[Stored data]
»»
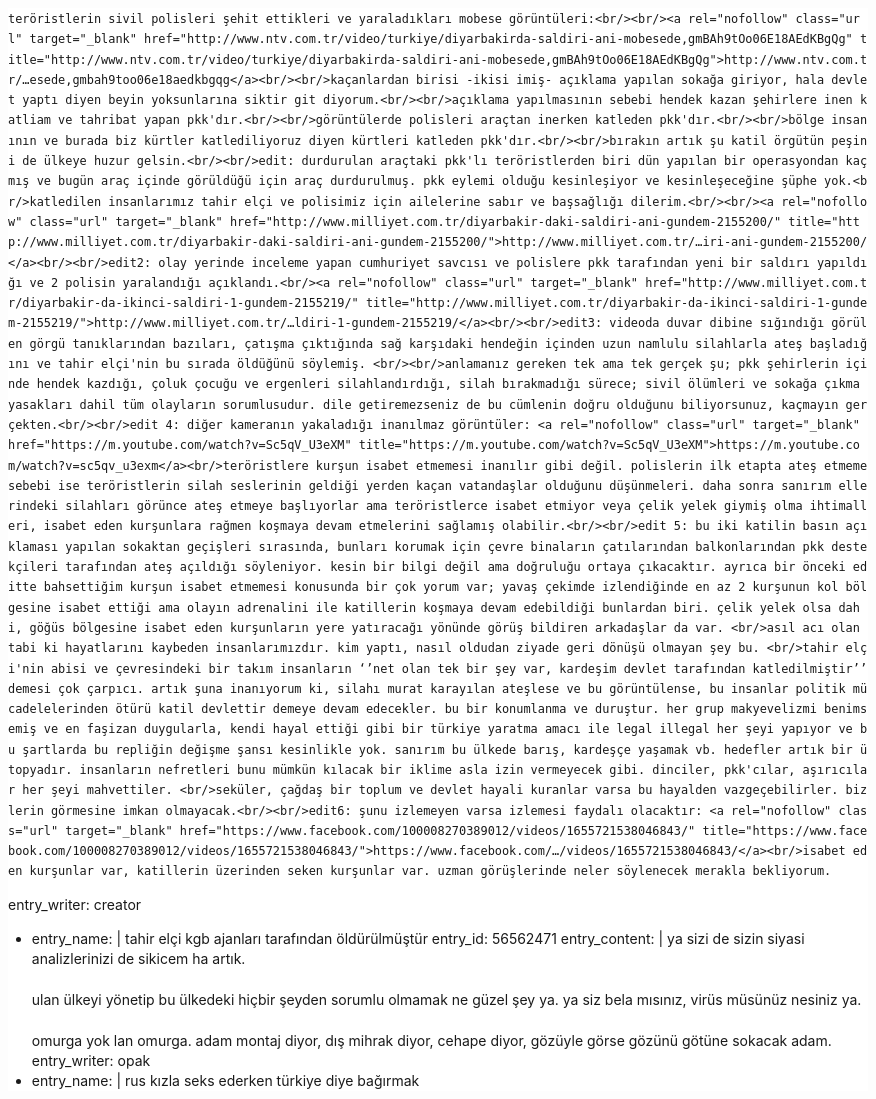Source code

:     teröristlerin sivil polisleri şehit ettikleri ve yaraladıkları mobese görüntüleri:<br/><br/><a rel="nofollow" class="url" target="_blank" href="http://www.ntv.com.tr/video/turkiye/diyarbakirda-saldiri-ani-mobesede,gmBAh9tOo06E18AEdKBgQg" title="http://www.ntv.com.tr/video/turkiye/diyarbakirda-saldiri-ani-mobesede,gmBAh9tOo06E18AEdKBgQg">http://www.ntv.com.tr/…esede,gmbah9too06e18aedkbgqg</a><br/><br/>kaçanlardan birisi -ikisi imiş- açıklama yapılan sokağa giriyor, hala devlet yaptı diyen beyin yoksunlarına siktir git diyorum.<br/><br/>açıklama yapılmasının sebebi hendek kazan şehirlere inen katliam ve tahribat yapan pkk'dır.<br/><br/>görüntülerde polisleri araçtan inerken katleden pkk'dır.<br/><br/>bölge insanının ve burada biz kürtler katlediliyoruz diyen kürtleri katleden pkk'dır.<br/><br/>bırakın artık şu katil örgütün peşini de ülkeye huzur gelsin.<br/><br/>edit: durdurulan araçtaki pkk'lı teröristlerden biri dün yapılan bir operasyondan kaçmış ve bugün araç içinde görüldüğü için araç durdurulmuş. pkk eylemi olduğu kesinleşiyor ve kesinleşeceğine şüphe yok.<br/>katledilen insanlarımız tahir elçi ve polisimiz için ailelerine sabır ve başsağlığı dilerim.<br/><br/><a rel="nofollow" class="url" target="_blank" href="http://www.milliyet.com.tr/diyarbakir-daki-saldiri-ani-gundem-2155200/" title="http://www.milliyet.com.tr/diyarbakir-daki-saldiri-ani-gundem-2155200/">http://www.milliyet.com.tr/…iri-ani-gundem-2155200/</a><br/><br/>edit2: olay yerinde inceleme yapan cumhuriyet savcısı ve polislere pkk tarafından yeni bir saldırı yapıldığı ve 2 polisin yaralandığı açıklandı.<br/><a rel="nofollow" class="url" target="_blank" href="http://www.milliyet.com.tr/diyarbakir-da-ikinci-saldiri-1-gundem-2155219/" title="http://www.milliyet.com.tr/diyarbakir-da-ikinci-saldiri-1-gundem-2155219/">http://www.milliyet.com.tr/…ldiri-1-gundem-2155219/</a><br/><br/>edit3: videoda duvar dibine sığındığı görülen görgü tanıklarından bazıları, çatışma çıktığında sağ karşıdaki hendeğin içinden uzun namlulu silahlarla ateş başladığını ve tahir elçi'nin bu sırada öldüğünü söylemiş. <br/><br/>anlamanız gereken tek ama tek gerçek şu; pkk şehirlerin içinde hendek kazdığı, çoluk çocuğu ve ergenleri silahlandırdığı, silah bırakmadığı sürece; sivil ölümleri ve sokağa çıkma yasakları dahil tüm olayların sorumlusudur. dile getiremezseniz de bu cümlenin doğru olduğunu biliyorsunuz, kaçmayın gerçekten.<br/><br/>edit 4: diğer kameranın yakaladığı inanılmaz görüntüler: <a rel="nofollow" class="url" target="_blank" href="https://m.youtube.com/watch?v=Sc5qV_U3eXM" title="https://m.youtube.com/watch?v=Sc5qV_U3eXM">https://m.youtube.com/watch?v=sc5qv_u3exm</a><br/>teröristlere kurşun isabet etmemesi inanılır gibi değil. polislerin ilk etapta ateş etmeme sebebi ise teröristlerin silah seslerinin geldiği yerden kaçan vatandaşlar olduğunu düşünmeleri. daha sonra sanırım ellerindeki silahları görünce ateş etmeye başlıyorlar ama teröristlerce isabet etmiyor veya çelik yelek giymiş olma ihtimalleri, isabet eden kurşunlara rağmen koşmaya devam etmelerini sağlamış olabilir.<br/><br/>edit 5: bu iki katilin basın açıklaması yapılan sokaktan geçişleri sırasında, bunları korumak için çevre binaların çatılarından balkonlarından pkk destekçileri tarafından ateş açıldığı söyleniyor. kesin bir bilgi değil ama doğruluğu ortaya çıkacaktır. ayrıca bir önceki editte bahsettiğim kurşun isabet etmemesi konusunda bir çok yorum var; yavaş çekimde izlendiğinde en az 2 kurşunun kol bölgesine isabet ettiği ama olayın adrenalini ile katillerin koşmaya devam edebildiği bunlardan biri. çelik yelek olsa dahi, göğüs bölgesine isabet eden kurşunların yere yatıracağı yönünde görüş bildiren arkadaşlar da var. <br/>asıl acı olan tabi ki hayatlarını kaybeden insanlarımızdır. kim yaptı, nasıl oldudan ziyade geri dönüşü olmayan şey bu. <br/>tahir elçi'nin abisi ve çevresindeki bir takım insanların ‘’net olan tek bir şey var, kardeşim devlet tarafından katledilmiştir’’ demesi çok çarpıcı. artık şuna inanıyorum ki, silahı murat karayılan ateşlese ve bu görüntülense, bu insanlar politik mücadelelerinden ötürü katil devlettir demeye devam edecekler. bu bir konumlanma ve duruştur. her grup makyevelizmi benimsemiş ve en faşizan duygularla, kendi hayal ettiği gibi bir türkiye yaratma amacı ile legal illegal her şeyi yapıyor ve bu şartlarda bu repliğin değişme şansı kesinlikle yok. sanırım bu ülkede barış, kardeşçe yaşamak vb. hedefler artık bir ütopyadır. insanların nefretleri bunu mümkün kılacak bir iklime asla izin vermeyecek gibi. dinciler, pkk'cılar, aşırıcılar her şeyi mahvettiler. <br/>seküler, çağdaş bir toplum ve devlet hayali kuranlar varsa bu hayalden vazgeçebilirler. bizlerin görmesine imkan olmayacak.<br/><br/>edit6: şunu izlemeyen varsa izlemesi faydalı olacaktır: <a rel="nofollow" class="url" target="_blank" href="https://www.facebook.com/100008270389012/videos/1655721538046843/" title="https://www.facebook.com/100008270389012/videos/1655721538046843/">https://www.facebook.com/…/videos/1655721538046843/</a><br/>isabet eden kurşunlar var, katillerin üzerinden seken kurşunlar var. uzman görüşlerinde neler söylenecek merakla bekliyorum.
  entry_writer: creator
- entry_name: |
    tahir elçi kgb ajanları tarafından öldürülmüştür
  entry_id: 56562471
  entry_content: |
    ya sizi de sizin siyasi analizlerinizi de sikicem ha artık.<br/><br/>ulan ülkeyi yönetip bu ülkedeki hiçbir şeyden sorumlu olmamak ne güzel şey ya. ya siz bela mısınız, virüs müsünüz nesiniz ya. <br/><br/>omurga yok lan omurga. adam montaj diyor, dış mihrak diyor, cehape diyor, gözüyle görse gözünü götüne sokacak adam.
  entry_writer: opak
- entry_name: |
    rus kızla seks ederken türkiye diye bağırmak
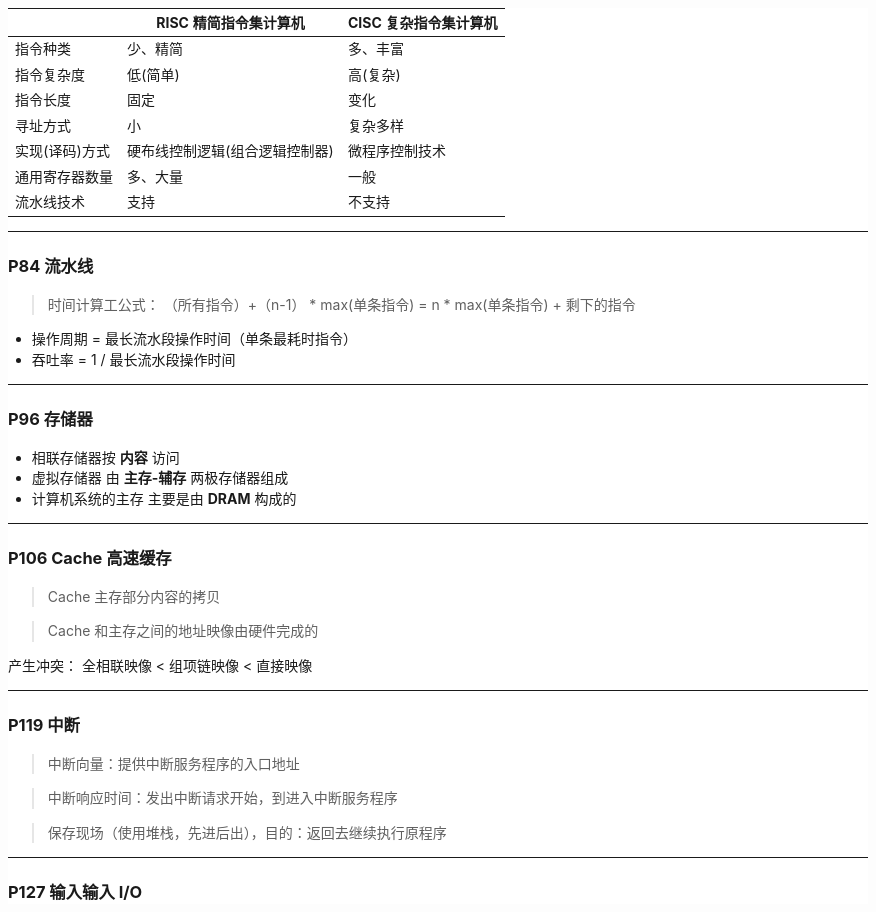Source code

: |                | RISC 精简指令集计算机          | CISC 复杂指令集计算机 |
| -------------- | ------------------------------ | --------------------- |
| 指令种类       | 少、精简                       | 多、丰富              |
| 指令复杂度     | 低(简单)                       | 高(复杂)              |
| 指令长度       | 固定                           | 变化                  |
| 寻址方式       | 小                             | 复杂多样              |
| 实现(译码)方式 | 硬布线控制逻辑(组合逻辑控制器) | 微程序控制技术        |
| 通用寄存器数量 | 多、大量                       | 一般                  |
| 流水线技术     | 支持                           | 不支持                |

---

### P84 流水线

> 时间计算工公式： （所有指令）+（n-1） * max(单条指令) = n * max(单条指令) + 剩下的指令

- 操作周期 = 最长流水段操作时间（单条最耗时指令）
- 吞吐率 = 1 / 最长流水段操作时间

---

### P96 存储器

- 相联存储器按 **内容** 访问
- 虚拟存储器 由 **主存-辅存** 两极存储器组成
- 计算机系统的主存 主要是由 **DRAM** 构成的

---

### P106 Cache 高速缓存

> Cache 主存部分内容的拷贝

> Cache 和主存之间的地址映像由硬件完成的

产生冲突： 全相联映像 < 组项链映像 < 直接映像

---

### P119 中断

> 中断向量：提供中断服务程序的入口地址

> 中断响应时间：发出中断请求开始，到进入中断服务程序

> 保存现场（使用堆栈，先进后出），目的：返回去继续执行原程序

---

### P127 输入输入 I/O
««
> [WHAT THE TASK ASKS]
Write out the lines of the items as a JSON list of strings, one string per line and no blank lines. Start with the line containing "max(单条指令) + 剩下的指令" and continue through the last line of the items.

> [EXERCISE OUTPUT]
[
  "> 时间计算工公式： （所有指令）+（n-1） * max(单条指令) = n * max(单条指令) + 剩下的指令",
  "- 操作周期 = 最长流水段操作时间（单条最耗时指令）",
  "- 吞吐率 = 1 / 最长流水段操作时间",
  "---",
  "### P96 存储器",
  "- 相联存储器按 **内容** 访问",
  "- 虚拟存储器 由 **主存-辅存** 两极存储器组成",
  "- 计算机系统的主存 主要是由 **DRAM** 构成的",
  "---",
  "### P106 Cache 高速缓存",
  "> Cache 主存部分内容的拷贝",
  "> Cache 和主存之间的地址映像由硬件完成的",
  "产生冲突： 全相联映像 < 组项链映像 < 直接映像",
  "---",
  "### P119 中断",
  "> 中断向量：提供中断服务程序的入口地址",
  "> 中断响应时间：发出中断请求开始，到进入中断服务程序",
  "> 保存现场（使用堆栈，先进后出），目的：返回去继续执行原程序",
  "---",
  "### P127 输入输入 I/O"
]